# Task requirements
The records must be duplicated exactly, with every picture left out.

# Stored data
'''

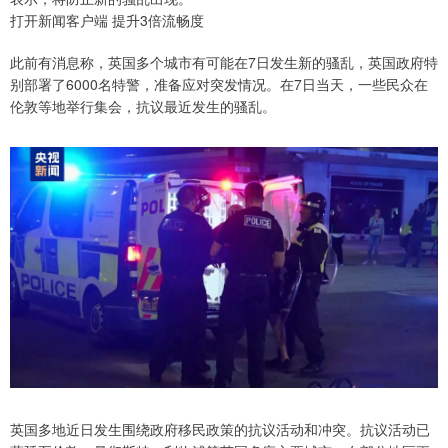
打开新闻客户端 提升3倍流畅度
此前有消息称，英国多个城市有可能在7日发生新的骚乱，英国政府特
别部署了6000名特警，准备应对突发情况。在7日当天，一些民众在
伦敦等地举行集会，抗议最近发生的骚乱。
英国多地近日发生围绕政府移民政策的抗议活动和冲突。抗议活动已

'''

# Written answer
打开新闻客户端 提升3倍流畅度
此前有消息称，英国多个城市有可能在7日发生新的骚乱，英国政府特
别部署了6000名特警，准备应对突发情况。在7日当天，一些民众在
伦敦等地举行集会，抗议最近发生的骚乱。
英国多地近日发生围绕政府移民政策的抗议活动和冲突。抗议活动已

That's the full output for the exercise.